Many bloggers have put “My blog supports Columbus Streetcars” icons on their websites. RetroMetro’s Paul Bonneville has launched Columbus-streetcars.com, the “unofficial citizen support site for the Columbus Streetcars.”

Although the jury remains out on that effort, bloggers can already claim victory on other fronts.

Routson and The270 blogger Alvin Borromeo were credited for landing Startup Weekend, a 54-hour event designed to create an internet company from concept to launch. Both bloggers scared up 347 online votes, enough to bring the event to Columbus on the weekend of July 18-20. TechColumbus, a local business incubator, will host.

“I’ve never seen a city rise so fast in a mere matter of hours,” said StartUp Weekend’s Raymond Angel on the company’s website. “The obvious drive and talent of those in the area means that this weekend will most certainly be a successful one.”

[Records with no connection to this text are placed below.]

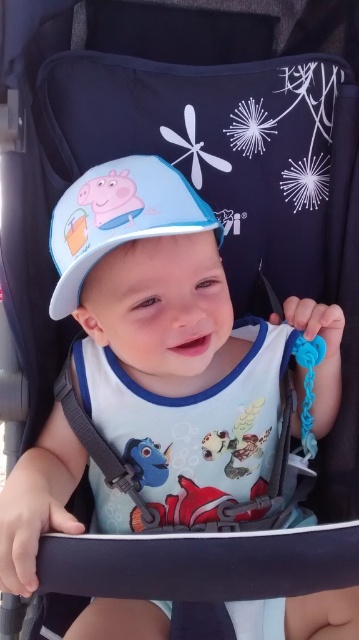
Who is taller, white matte bib at center or matte blue fabric hat at center?

Standing taller between the two is white matte bib at center.

Is white matte bib at center thinner than matte blue fabric hat at center?

Incorrect, white matte bib at center's width is not less than matte blue fabric hat at center's.

Who is more distant from viewer, (245, 436) or (82, 268)?

Positioned behind is point (245, 436).

Locate an element on the screen. white matte bib at center is located at coordinates (193, 426).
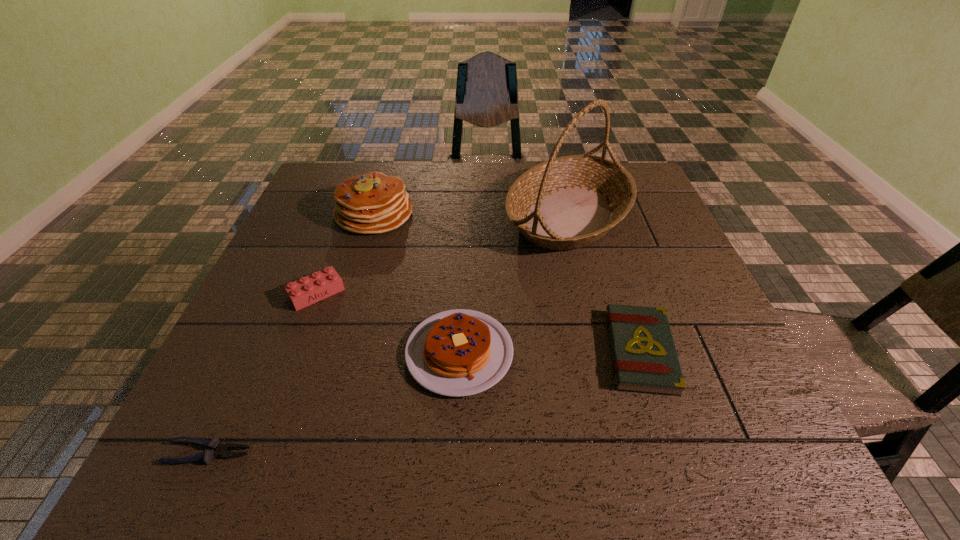
This screenshot has height=540, width=960. I want to click on vacant region at the far left corner, so click(x=314, y=181).

In the image, there is a desktop. Find the location of `free space at the near left corner`. free space at the near left corner is located at coordinates (223, 467).

Find the location of a particular element. The image size is (960, 540). vacant area that lies between the second shortest object and the right pancake is located at coordinates (549, 352).

Where is `free space between the second shortest object and the nearest object`? free space between the second shortest object and the nearest object is located at coordinates (424, 402).

What are the coordinates of `vacant area between the shortest object and the fifth tallest object` in the screenshot? It's located at (424, 402).

Locate an element on the screen. The image size is (960, 540). empty location between the shortest object and the fourth nearest object is located at coordinates (263, 373).

The height and width of the screenshot is (540, 960). Find the location of `vacant point located between the fifth tallest object and the shortest object`. vacant point located between the fifth tallest object and the shortest object is located at coordinates pos(424,402).

Locate an element on the screen. The width and height of the screenshot is (960, 540). free space between the fifth tallest object and the taller pancake is located at coordinates (507, 282).

Locate an element on the screen. The height and width of the screenshot is (540, 960). free spot between the taller pancake and the tallest object is located at coordinates (471, 214).

What are the coordinates of `free space that is in between the second shortest object and the right pancake` in the screenshot? It's located at (549, 352).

“I think it’s a testament to what local bloggers can do,” Rouston said.

Evans said Columbus Underground was the birthplace of the efforts to rebrand Columbus as The Indie Arts Capital of the World. He also said the site’s message board conversations saved Via Colori, the street painting festival, from cancellation.

This sense of accomplishment can work to the benefit of Columbus on a global level, too, bloggers say.

“We’re a solid Midwestern city,” said Johnson. “We’re not boisterous, we don’t brag, we’re very humble, and sometimes that’s to our own detriment. We need to speak up.”

Whatever else you say about the bloggers, they’re doing their part to shed Columbus of its unhelpful humility.

Johnson said he and his fellow bloggers are engaged in no less than “sharing the ideas that are making Columbus one of the best places to live, work and raise a family.”

“It’s a richness,” Johnson added, “that goes beyond what money can buy.”